───── SUPPLIED MATERIAL
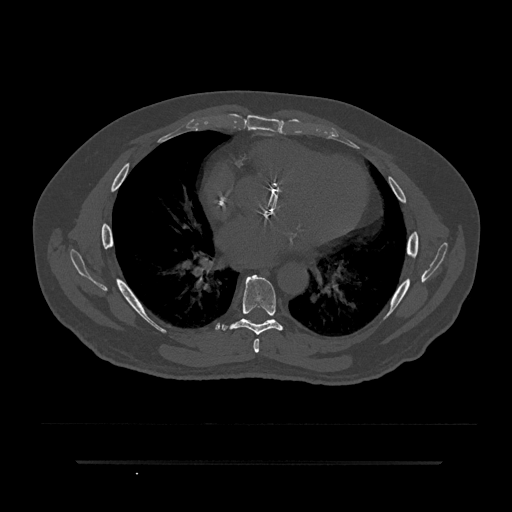
CT including the spine, one axial slice; position 481 of 797 along the scan axis; 120 kVp; bone window (W 1800 / L 400 HU); 512 × 512 image matrix, field of view 464 × 464 mm. Male patient, age 59 years. From the clinical record (not read from this slice): primary cancer: bile ducts.
Annotated regions visible in this slice (semi-automatically segmented with operator editing):
- T6 vertebra: bounding box (x1, y1, x2, y2) in pixels: (253, 338, 260, 353)
- T7 vertebra: (222, 275, 284, 335)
──────────
- TASK INSTRUCTIONS
Would you please copy the listing exactly, omitting every picture?

- REPLY
CT including the spine, one axial slice; position 481 of 797 along the scan axis; 120 kVp; bone window (W 1800 / L 400 HU); 512 × 512 image matrix, field of view 464 × 464 mm. Male patient, age 59 years. From the clinical record (not read from this slice): primary cancer: bile ducts.
Annotated regions visible in this slice (semi-automatically segmented with operator editing):
- T6 vertebra: bounding box (x1, y1, x2, y2) in pixels: (253, 338, 260, 353)
- T7 vertebra: (222, 275, 284, 335)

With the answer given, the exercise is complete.